++++ SOURCE TEXT

# custard science -- curdled crises



## lamington (May 2, 2003)

Hi folks. I have two recipes for custard tarts cooked at relatively high temperatures, but the custards contain no starch and they always curdle. The custard is not *meant* to curdle, but given the ingredients and temps, I expect them to! I'm using a gas oven, and have tested that temp is correct on the top shelf (have also tried middle shelf placement and temperature).

So I'm wondering whether there is some magic trick that I don't know, or if the recipe writers just ... um ... never tried their own recipes?

Each small tart contains 20-30ml of custard.

(1) 5 yolks + 4oz sugar + 3/8pint double cream

I don't know if this is a US or UK pint, so it's 177-213ml. Double cream is approx 48% fat, I believe. Method: stir everything together in double saucepan until the custard coats a spoon lightly. Cool to room temp. Then pour into cases and bake. Cook at 400F/205C for 20 mins.

(2) 9 yolks + 135gm sugar + 500ml cream (unspecified type)

Method: as above, except the custard isn't cooled before baking. Cook at 'hot' until 'browned on top'. The problem here is that the pastry needs to cook, and that takes at least 10 minutes.

Is the only solution to add a starch?


----------



## suzanne (May 26, 2001)

First of all, if the recipe calls for double cream, it's got to be UK; we don't have anything like that generally available here in the US  

My guess is that if you cook the custard longer on the stove top, so that the eggs are more fully cooked, they'd be less likely to curdle in the oven. But then, if they're already fully cooked, then they won't solidify in the tart. I'm lost.

++++++++

**STATED TASK:** Reproduce the custard-curdling thread above word for word, from its header to the last post.

++++ DATA SUPPLIED

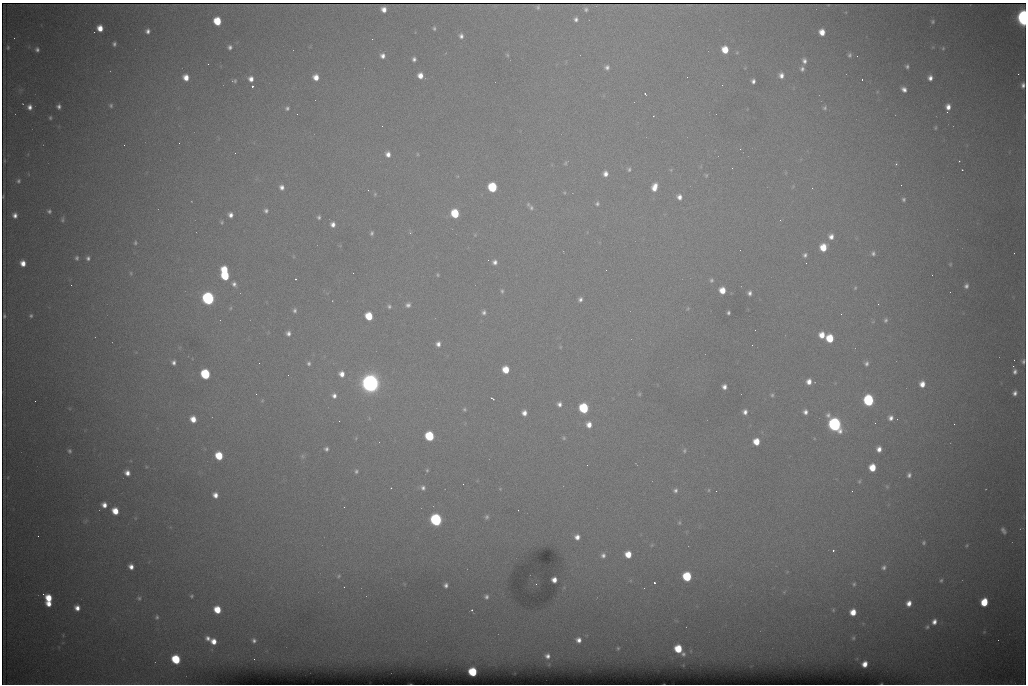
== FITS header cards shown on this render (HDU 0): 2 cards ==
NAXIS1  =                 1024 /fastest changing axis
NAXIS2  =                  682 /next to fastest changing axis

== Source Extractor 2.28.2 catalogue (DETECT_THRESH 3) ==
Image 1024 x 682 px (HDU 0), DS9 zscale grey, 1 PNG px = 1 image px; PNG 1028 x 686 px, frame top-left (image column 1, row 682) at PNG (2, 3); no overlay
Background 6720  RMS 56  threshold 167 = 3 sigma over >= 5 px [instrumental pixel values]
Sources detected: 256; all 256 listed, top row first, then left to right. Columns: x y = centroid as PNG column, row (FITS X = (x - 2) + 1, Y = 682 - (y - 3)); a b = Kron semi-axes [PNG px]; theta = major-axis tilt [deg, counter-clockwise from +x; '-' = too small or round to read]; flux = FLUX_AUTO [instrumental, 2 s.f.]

++++++++

**RESULT FOR THIS EXERCISE:**
# custard science -- curdled crises



## lamington (May 2, 2003)

Hi folks. I have two recipes for custard tarts cooked at relatively high temperatures, but the custards contain no starch and they always curdle. The custard is not *meant* to curdle, but given the ingredients and temps, I expect them to! I'm using a gas oven, and have tested that temp is correct on the top shelf (have also tried middle shelf placement and temperature).

So I'm wondering whether there is some magic trick that I don't know, or if the recipe writers just ... um ... never tried their own recipes?

Each small tart contains 20-30ml of custard.

(1) 5 yolks + 4oz sugar + 3/8pint double cream

I don't know if this is a US or UK pint, so it's 177-213ml. Double cream is approx 48% fat, I believe. Method: stir everything together in double saucepan until the custard coats a spoon lightly. Cool to room temp. Then pour into cases and bake. Cook at 400F/205C for 20 mins.

(2) 9 yolks + 135gm sugar + 500ml cream (unspecified type)

Method: as above, except the custard isn't cooled before baking. Cook at 'hot' until 'browned on top'. The problem here is that the pastry needs to cook, and that takes at least 10 minutes.

Is the only solution to add a starch?


----------



## suzanne (May 26, 2001)

First of all, if the recipe calls for double cream, it's got to be UK; we don't have anything like that generally available here in the US  

My guess is that if you cook the custard longer on the stove top, so that the eggs are more fully cooked, they'd be less likely to curdle in the oven. But then, if they're already fully cooked, then they won't solidify in the tart. I'm lost.